Most of these concepts are just as relevant for your personal decision making as for your decisions at work. HR managers also need to understand the strengths and weaknesses of the various financial performance measures used to assess how well a company is doing and as a basis for allocating incentive pay.

This book provides you with an intuitive understanding of each of these topics. Algebraic notation and equations are avoided, and these concepts are illustrated using spreadsheet examples. Not all HR managers are comfortable with algebraic notation, and in any case spreadsheets are the format in which they are most likely to encounter these concepts on the job. Where appropriate the keystrokes for utilizing Microsoft Excel’s built-in financial functions are provided and discussed. This book does not attempt to include an introduction to the HR strategy or to corporate compensation policies. There are excellent volumes devoted to these topics.3 What it does attempt to do is provide HR managers with an understanding of the financial jargon and methods often central to strategy development and compensation policy.

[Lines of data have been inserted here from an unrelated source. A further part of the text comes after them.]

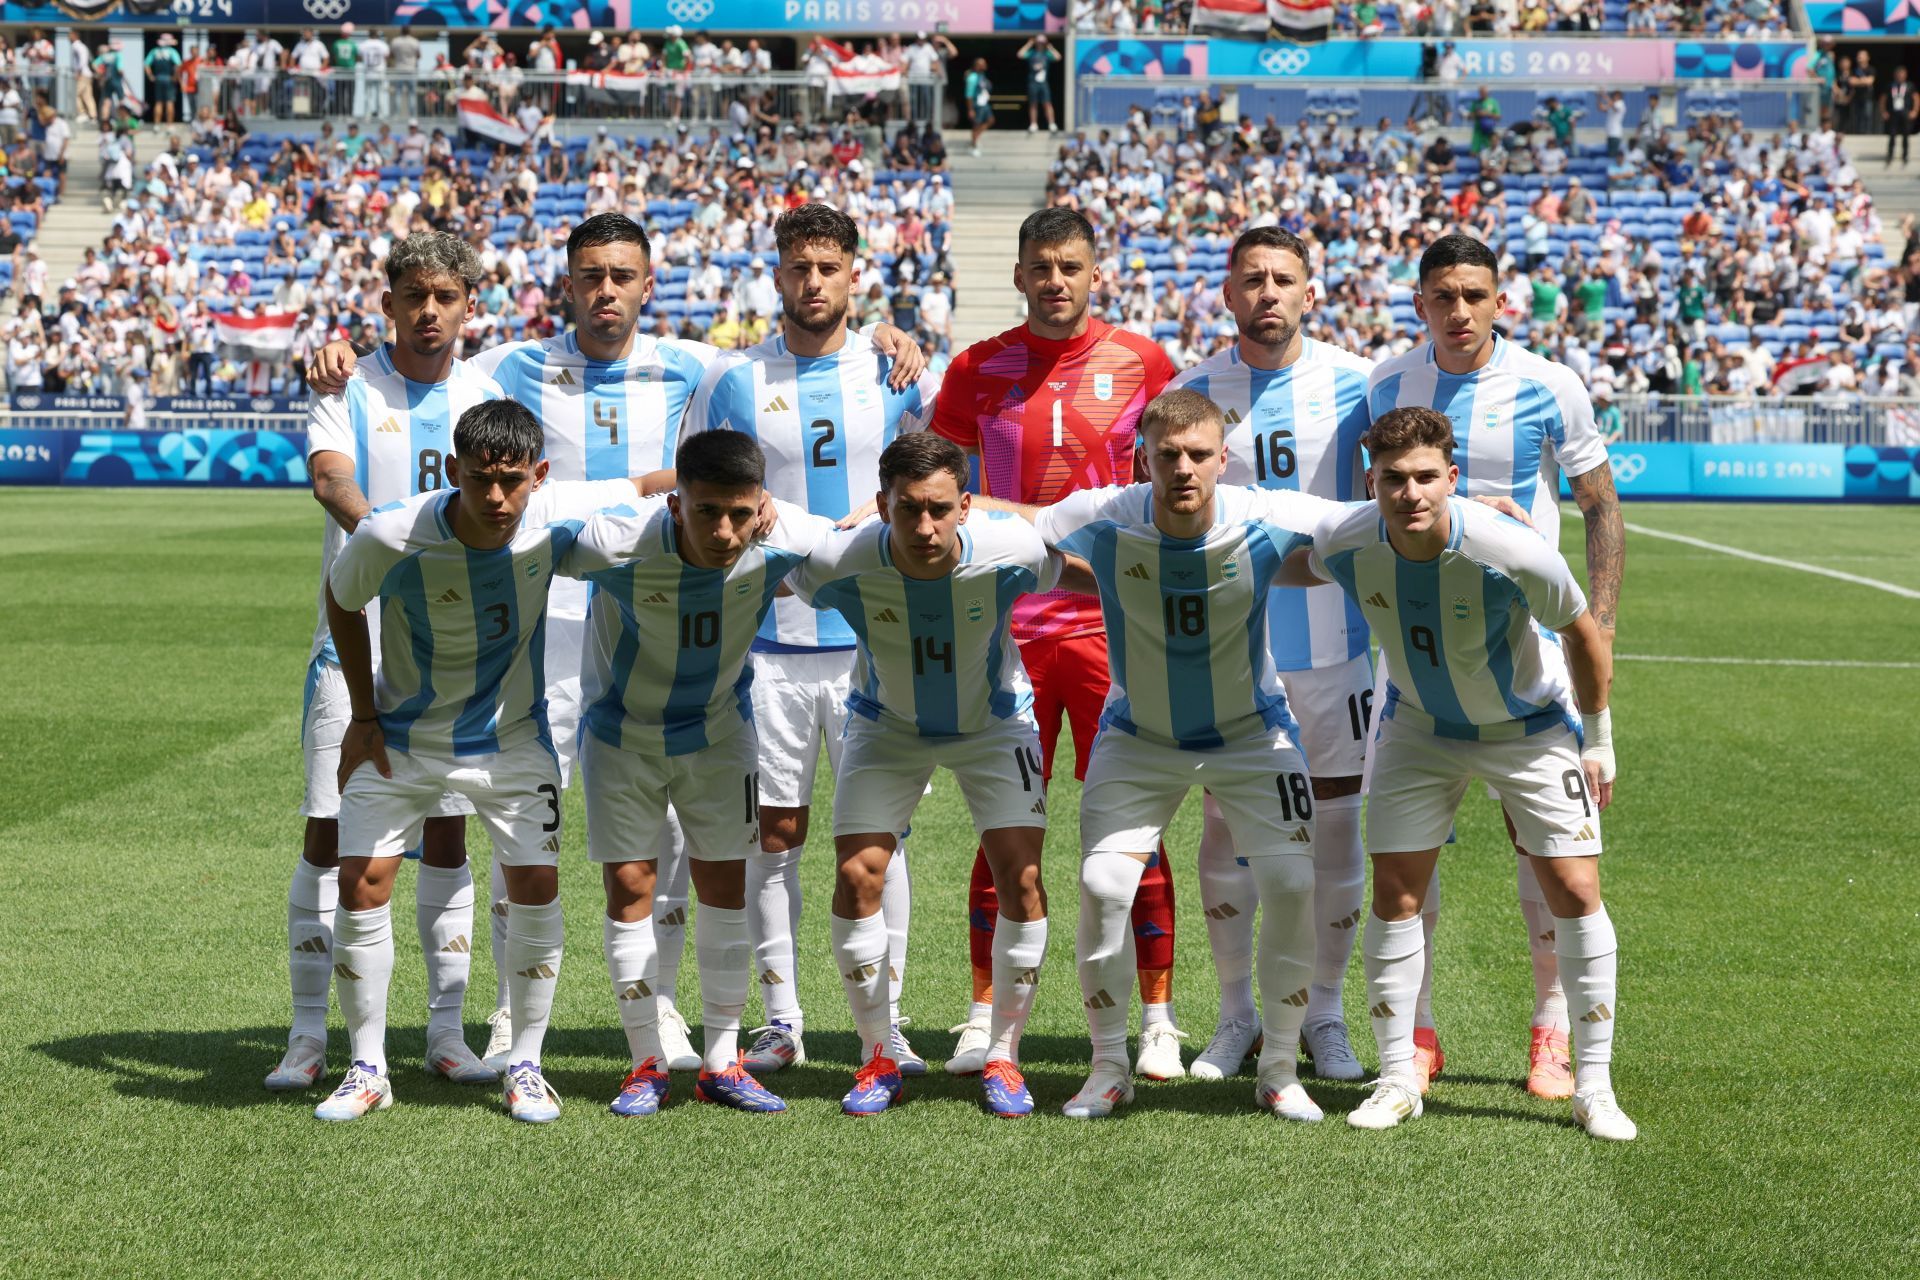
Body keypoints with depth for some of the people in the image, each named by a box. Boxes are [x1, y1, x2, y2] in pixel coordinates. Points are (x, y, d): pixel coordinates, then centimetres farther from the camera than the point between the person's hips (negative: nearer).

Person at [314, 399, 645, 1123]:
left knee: (536, 885, -7)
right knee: (362, 883, -6)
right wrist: (363, 715, -3)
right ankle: (367, 1069, 9)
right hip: (401, 738, -1)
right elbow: (341, 603, -4)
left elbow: (644, 487, -4)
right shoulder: (390, 537, -27)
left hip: (511, 737, 1)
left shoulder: (557, 520, -23)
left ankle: (525, 1065, 10)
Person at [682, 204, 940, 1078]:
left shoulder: (894, 373, 5)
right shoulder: (733, 382, 3)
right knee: (772, 834, 3)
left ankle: (887, 1020, 6)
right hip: (767, 641, 0)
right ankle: (781, 1021, 12)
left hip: (873, 642, 0)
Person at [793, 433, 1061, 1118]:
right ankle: (878, 1060, 8)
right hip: (886, 724, 1)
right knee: (857, 877, -10)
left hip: (994, 720, 0)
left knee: (1022, 880, -12)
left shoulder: (1011, 553, -33)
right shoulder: (840, 564, -33)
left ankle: (1003, 1058, 6)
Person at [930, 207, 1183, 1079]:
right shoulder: (979, 368, 4)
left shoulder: (1139, 362, 3)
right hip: (1007, 622, 0)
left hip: (1111, 621, 0)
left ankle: (1156, 1015, 6)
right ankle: (986, 1013, 11)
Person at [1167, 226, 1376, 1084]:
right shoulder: (1190, 393, 1)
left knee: (1337, 828, 4)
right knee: (1225, 829, 4)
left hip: (1332, 642, 0)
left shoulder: (1353, 385, 0)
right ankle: (1236, 1014, 19)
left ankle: (1324, 1015, 18)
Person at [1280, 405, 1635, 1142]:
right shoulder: (1344, 544, -25)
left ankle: (1594, 1087, 3)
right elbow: (1289, 569, 4)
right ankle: (1397, 1080, 9)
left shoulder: (1514, 555, -34)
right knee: (1395, 894, -4)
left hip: (1532, 727, -2)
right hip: (1419, 728, 3)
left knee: (1575, 894, -8)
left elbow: (1582, 634, -15)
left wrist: (1598, 742, -7)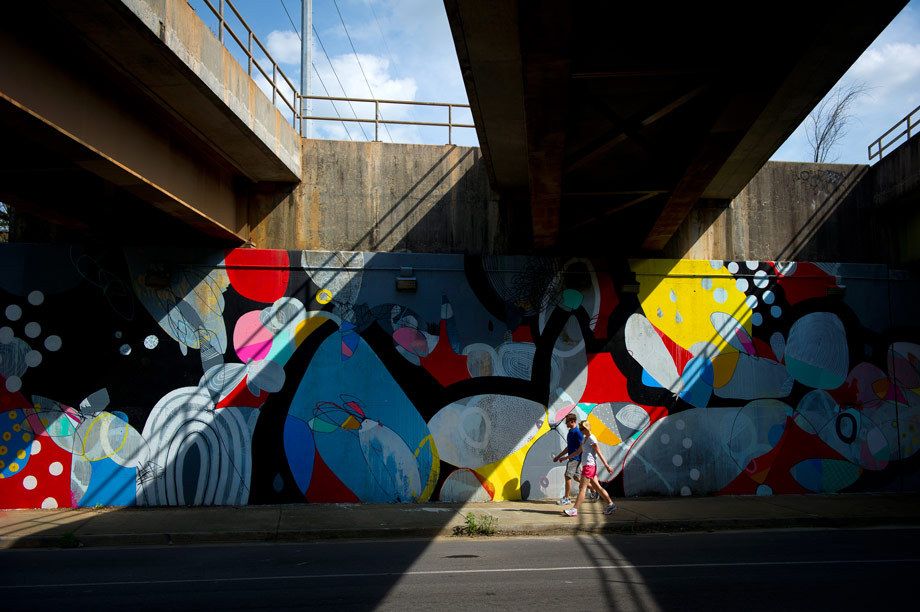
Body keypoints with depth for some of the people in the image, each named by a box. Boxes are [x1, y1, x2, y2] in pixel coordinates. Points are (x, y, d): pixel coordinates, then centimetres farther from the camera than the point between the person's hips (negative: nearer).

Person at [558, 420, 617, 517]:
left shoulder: (591, 439, -10)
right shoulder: (584, 439, 17)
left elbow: (599, 453, -13)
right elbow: (578, 451, 24)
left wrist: (606, 465, -14)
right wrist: (566, 458, 24)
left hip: (589, 465, -9)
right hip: (586, 466, 9)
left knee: (582, 488, -10)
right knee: (597, 487, 11)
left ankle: (574, 509, -12)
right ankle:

Chapter 2 (“The Income Statement: Do We Care About More Than the Bottom Line?”), Chapter 3 (“The Balance Sheet: If Your People Are Your Most Important Asset, Where Do They Show Up on the Balance Sheet?”), and Chapter 4 (“Cash Flows: Timing Is Everything”) use data from the annual reports of Home Depot, Inc., to review the interpretation of corporate income statements, balance sheets, and cash flow statements. If you are familiar with the interpretation of basic financial statements and the differences between profit and cash flow, you may want to skip over these chapters. Chapter 5 (“Financial Statements as a Window into Business Strategy”) provides a case study on using financial statements to gain insights into a firm’s business strategy. Chapter 6 (“Stocks, Bonds, and the Weighted Average Cost of Capital”) and Chapter 7 (“Capital Budgeting and Discounted Cash Flow Analysis”) discuss the concepts of cost of capital and time value of money. Chapter 8 (“Financial Analysis of Human Resource Initiatives”) uses these concepts to look at resource allocation within the HR function. Chapter 9 (“Financial Analysis of Corporation’s Strategic Initiatives”) begins with the premise that if HR managers are going to be true strategic partners they must understand the financial models used to develop and evaluate corporate strategy. These techniques are discussed in spreadsheet illustrations. Chapter 10 (“Equity-Based Compensation: Stock and Stock Options”) looks at equity pay and the implications of paying in stock versus paying in stock by stock options. Pensions are of enormous financial significance to the U.S. economy and to most large corporations, and they are the subject of Chapter 11 (“Financial Aspects of Pension and Retirement Programs”). The chapter includes a discussion of the way pension accounting choices can affect the company’s bottom line profit. Chapter 12 (“Creating Value and Rewarding Value Creation”) attempts to pull all these concepts together to look at the conditions under which shareholder value is created and at the strengths and weaknesses of alternative measures of value creation. These topics are discussed within the context of incentive pay and the choice of performance metrics that encourage the development and execution of strategies that create long-term value for the firm and its stakeholders.